Add ROCm Build Support to `smart` CLI

Open MattToast opened this issue 1 year ago • 1 comments

Description

SmartSim has non-traditional installation process compared to most python projects. It is a twofold process involving:

# A pip install step 
pip install smartsim[ml]
# And a CLI build step
smart build # ... args ...

This is because SmartSim cannot legally ship a RedisAI binary. To circumvent this problem, SmartSim ships the smart build CLI tool that will clone and build RedisAI from source so that SmartSim can rely on it as a dependency.

Previously, SmartSim would rely on the RedisAI get_deps.sh script to fetch dependencies of RedisAI in the smart build CLI. This meant that SmartSim was effectively constrained to only being supported on hardware platforms that RedisAI directly supported (e.g. CPU, Nvidia), despite the fact that SmartSim has been successfully built by hand with ROCm support and offers ROCm support when built with a more sophisticated package manager

With the merge of https://github.com/CrayLabs/SmartSim/pull/451 the smart build CLI no longer utilizes (and therefore is no longer constrained to) the get_deps.sh script from RedisAI. Because we are now fetching our own dependencies, we should use this opportunity to offer a first class smart build --device=rocm

Justification

There are many potential users of SmartSim who are utilizing exclusively ROCm machines, and thus cannot use the "out of the box" SmartSim installation. Asking these users to build SmartSim by hand or jump to more esoteric package managers than pip is likely preventing many from attempting to adopt SmartSim.

Implementation Strategy

The first step to offering ROCm support through smart build would be to add it as a valid option to CLI arguments in smartsim._core._cli.build

parser.add_argument(
    "--device",
    type=str.lower,
    default="cpu",
    choices=["cpu", "gpu", "rocm"],
    #                      ^^^^^^ Added as a target here
    help="Device to build ML runtimes for",
)

The "gpu" option should remain as alias for Nvidia support for backwards compatibility, but there is also a good argument to be made that an explicit "nvidia" target should be added here as well. The _TDeviceStr type should be updated to reflect these new values.

**WRITTEN EXERCISE 1:** Arrange the listing as a Markdown table with two columns, Row and Listing line, beginning at the line that contains "family: Solanaceae" and stopping after the last line of the listing. Leave out blank lines and the pictures.

**RECORDS SHOWN:**

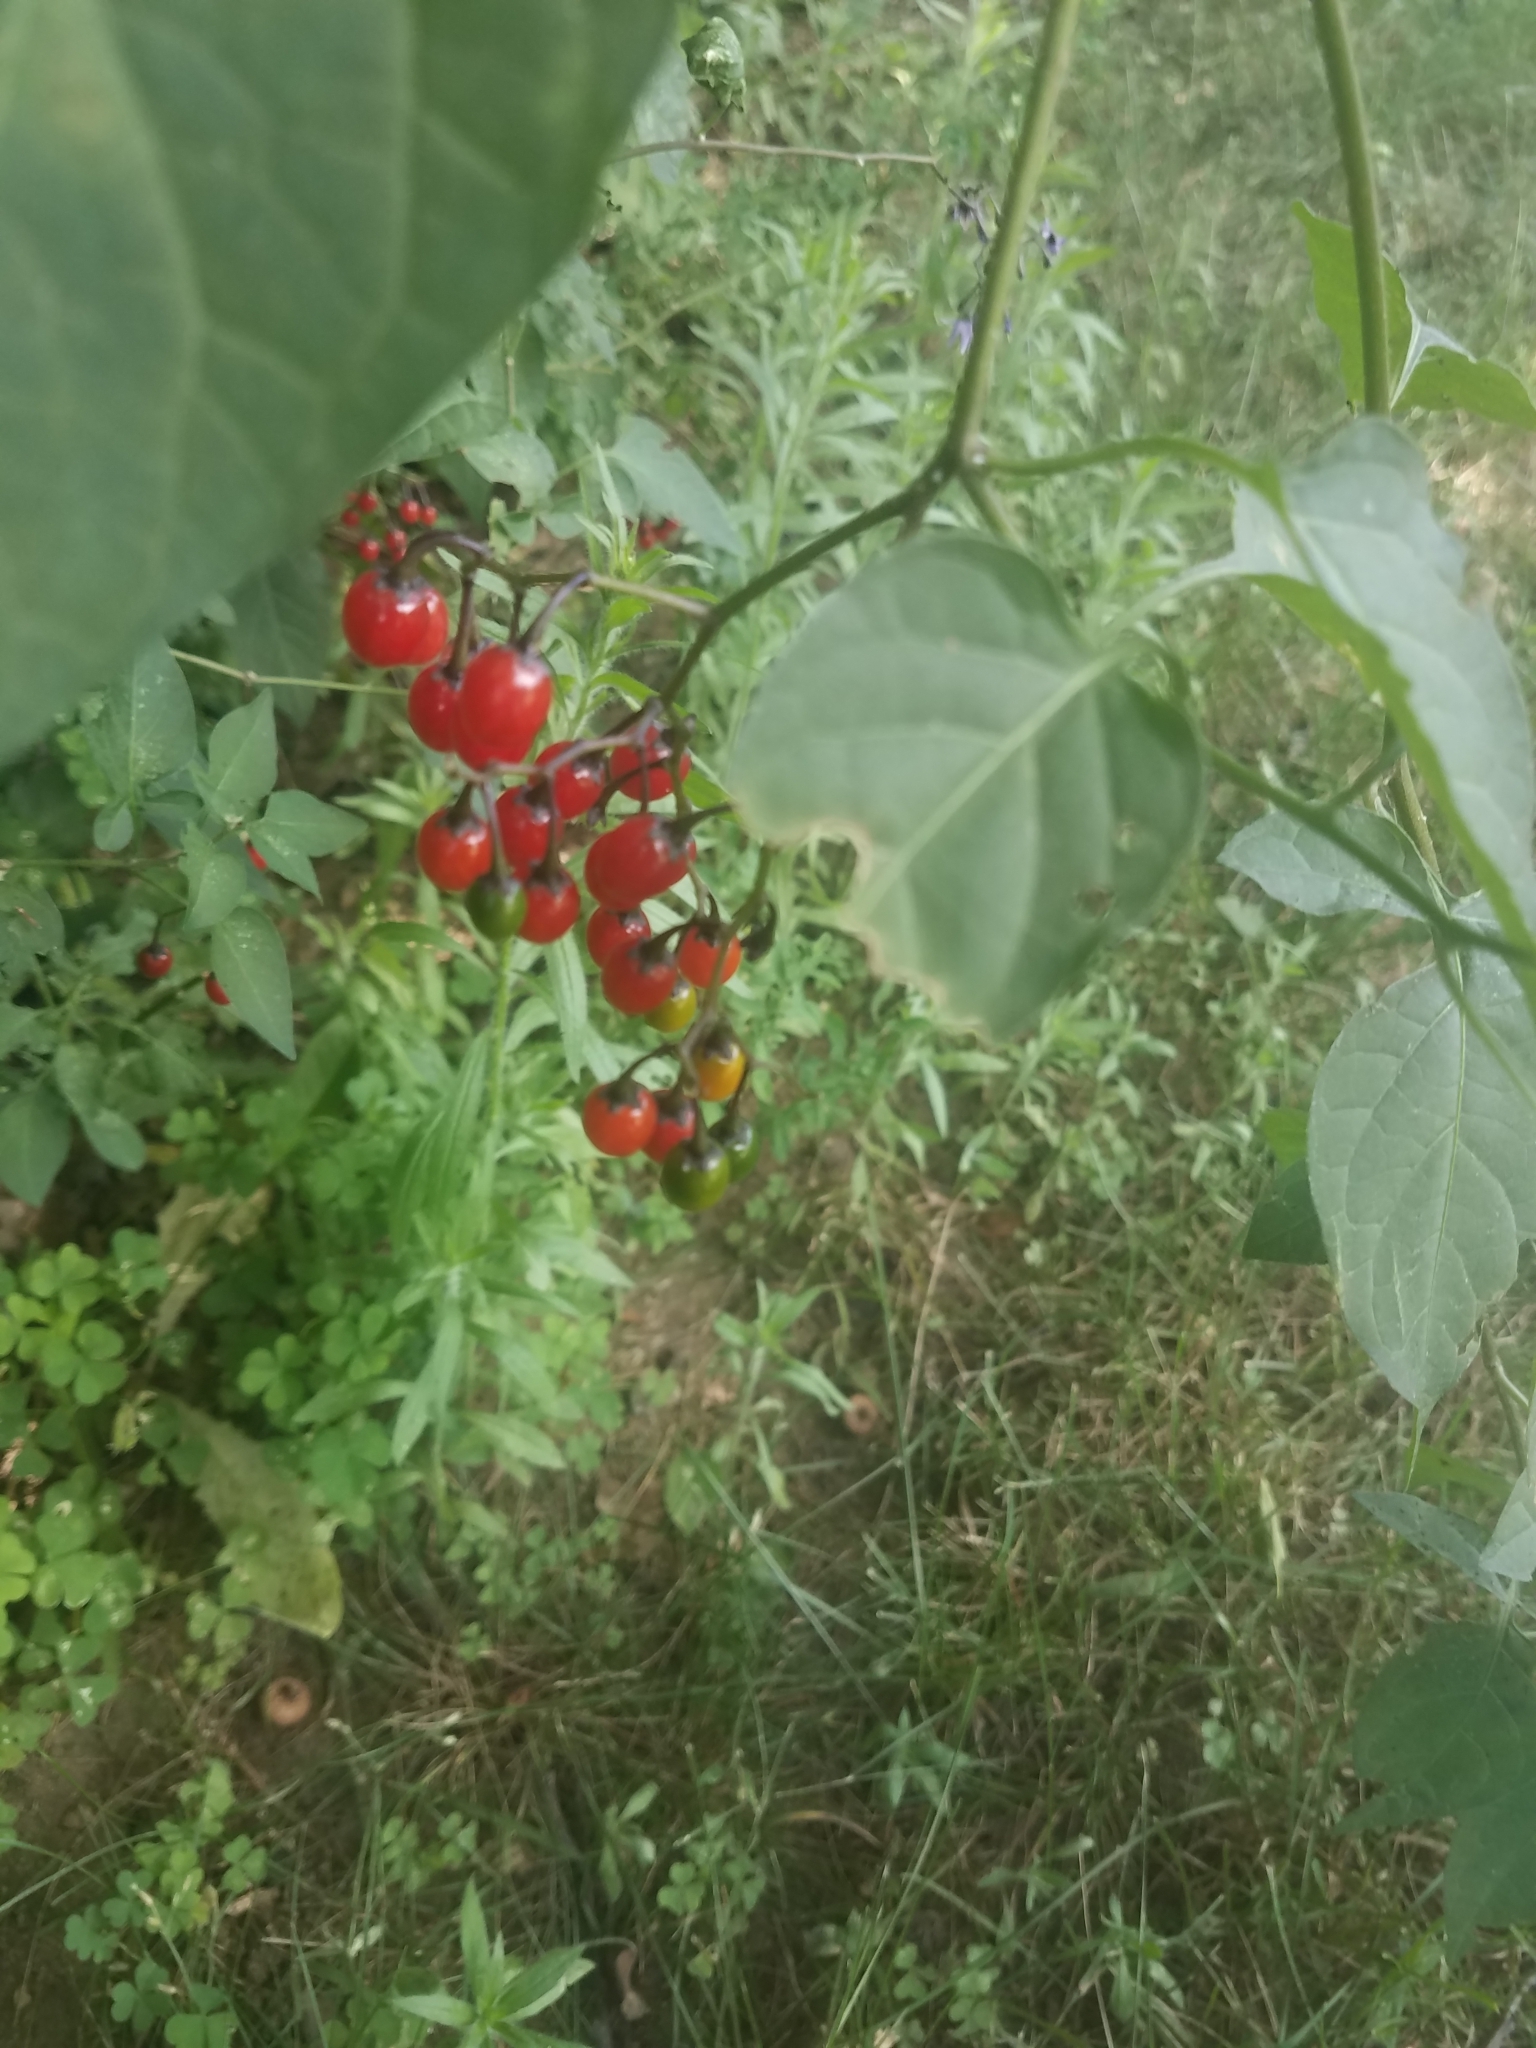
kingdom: Plantae
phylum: Tracheophyta
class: Magnoliopsida
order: Solanales
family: Solanaceae
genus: Solanum
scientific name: Solanum dulcamara
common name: Climbing nightshade
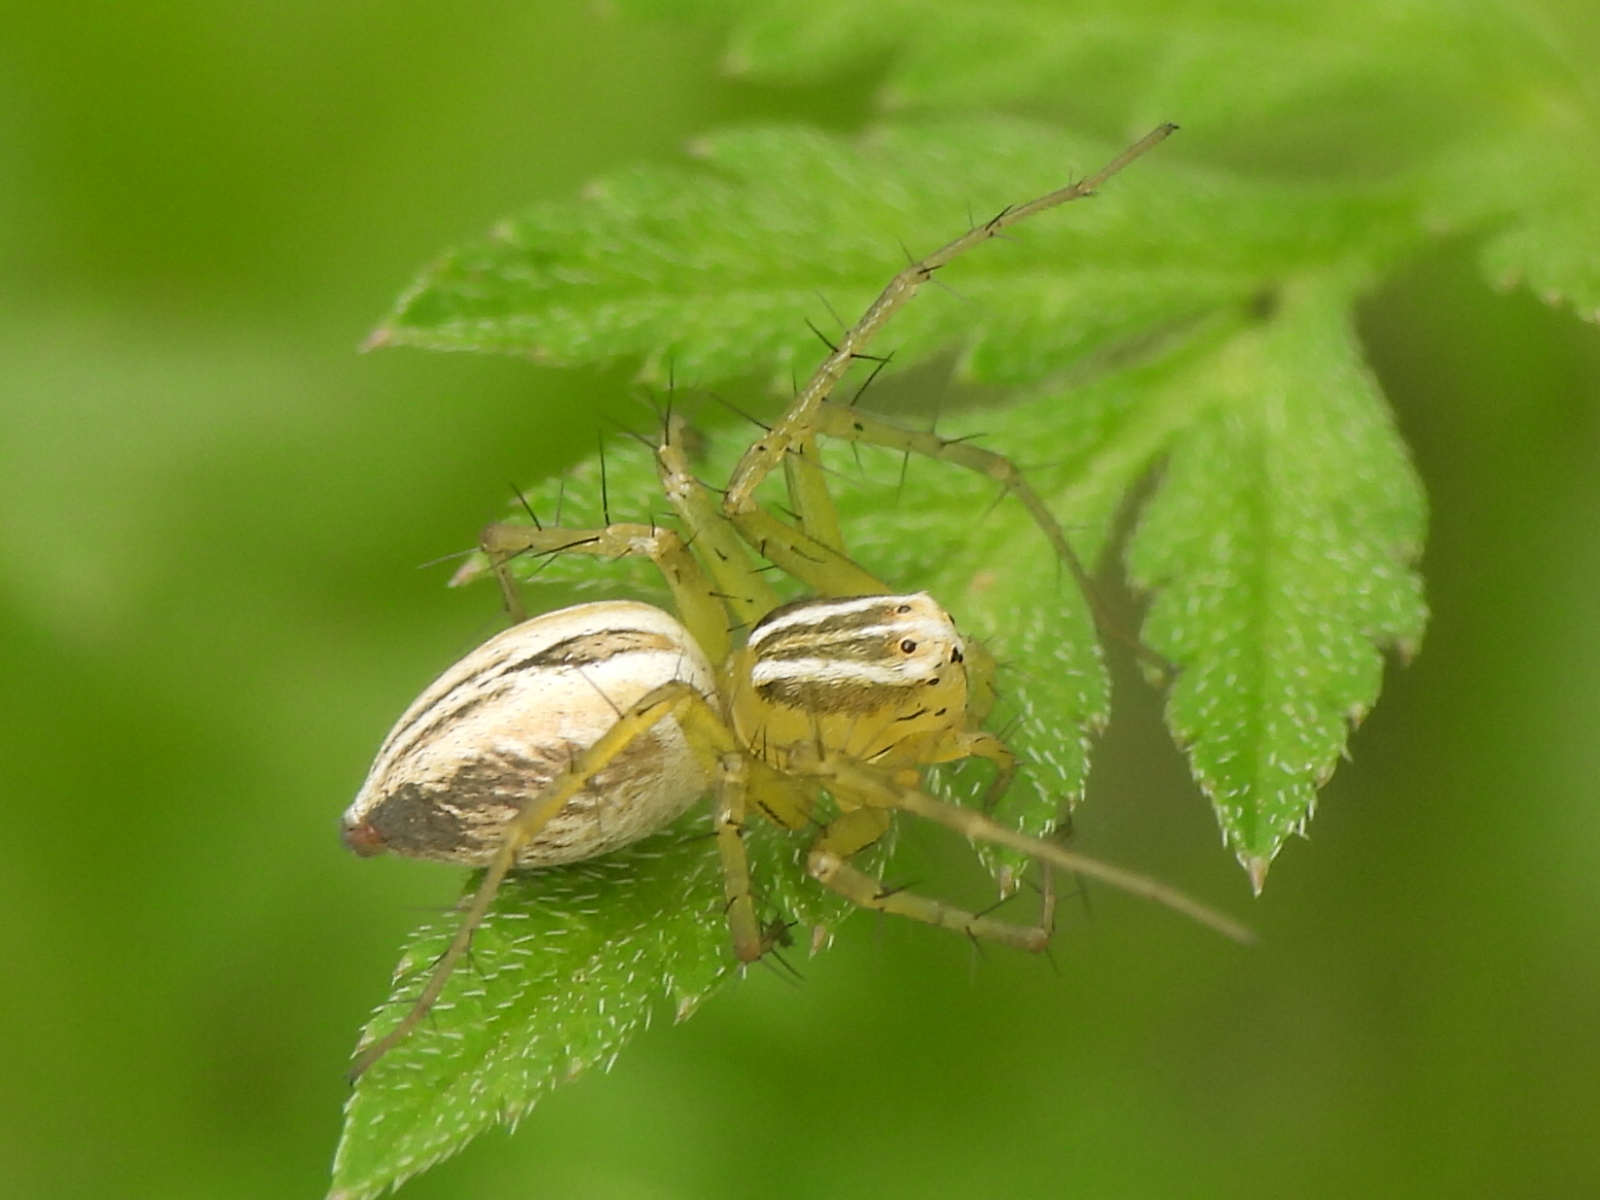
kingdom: Animalia
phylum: Arthropoda
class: Arachnida
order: Araneae
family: Oxyopidae
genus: Oxyopes
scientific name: Oxyopes salticus
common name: Lynx spiders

**WRITTEN EXERCISE 2:** Reproduce the ROCm build support issue word for word, in full.

**TASK RESULT 1:**
| Row | Listing line |
|---|---|
| 1 | family: Solanaceae |
| 2 | genus: Solanum |
| 3 | scientific name: Solanum dulcamara |
| 4 | common name: Climbing nightshade |
| 5 | kingdom: Animalia |
| 6 | phylum: Arthropoda |
| 7 | class: Arachnida |
| 8 | order: Araneae |
| 9 | family: Oxyopidae |
| 10 | genus: Oxyopes |
| 11 | scientific name: Oxyopes salticus |
| 12 | common name: Lynx spiders |

**TASK RESULT 2:**
Add ROCm Build Support to `smart` CLI

Open MattToast opened this issue 1 year ago • 1 comments

Description

SmartSim has non-traditional installation process compared to most python projects. It is a twofold process involving:

# A pip install step 
pip install smartsim[ml]
# And a CLI build step
smart build # ... args ...

This is because SmartSim cannot legally ship a RedisAI binary. To circumvent this problem, SmartSim ships the smart build CLI tool that will clone and build RedisAI from source so that SmartSim can rely on it as a dependency.

Previously, SmartSim would rely on the RedisAI get_deps.sh script to fetch dependencies of RedisAI in the smart build CLI. This meant that SmartSim was effectively constrained to only being supported on hardware platforms that RedisAI directly supported (e.g. CPU, Nvidia), despite the fact that SmartSim has been successfully built by hand with ROCm support and offers ROCm support when built with a more sophisticated package manager

With the merge of https://github.com/CrayLabs/SmartSim/pull/451 the smart build CLI no longer utilizes (and therefore is no longer constrained to) the get_deps.sh script from RedisAI. Because we are now fetching our own dependencies, we should use this opportunity to offer a first class smart build --device=rocm

Justification

There are many potential users of SmartSim who are utilizing exclusively ROCm machines, and thus cannot use the "out of the box" SmartSim installation. Asking these users to build SmartSim by hand or jump to more esoteric package managers than pip is likely preventing many from attempting to adopt SmartSim.

Implementation Strategy

The first step to offering ROCm support through smart build would be to add it as a valid option to CLI arguments in smartsim._core._cli.build

parser.add_argument(
    "--device",
    type=str.lower,
    default="cpu",
    choices=["cpu", "gpu", "rocm"],
    #                      ^^^^^^ Added as a target here
    help="Device to build ML runtimes for",
)

The "gpu" option should remain as alias for Nvidia support for backwards compatibility, but there is also a good argument to be made that an explicit "nvidia" target should be added here as well. The _TDeviceStr type should be updated to reflect these new values.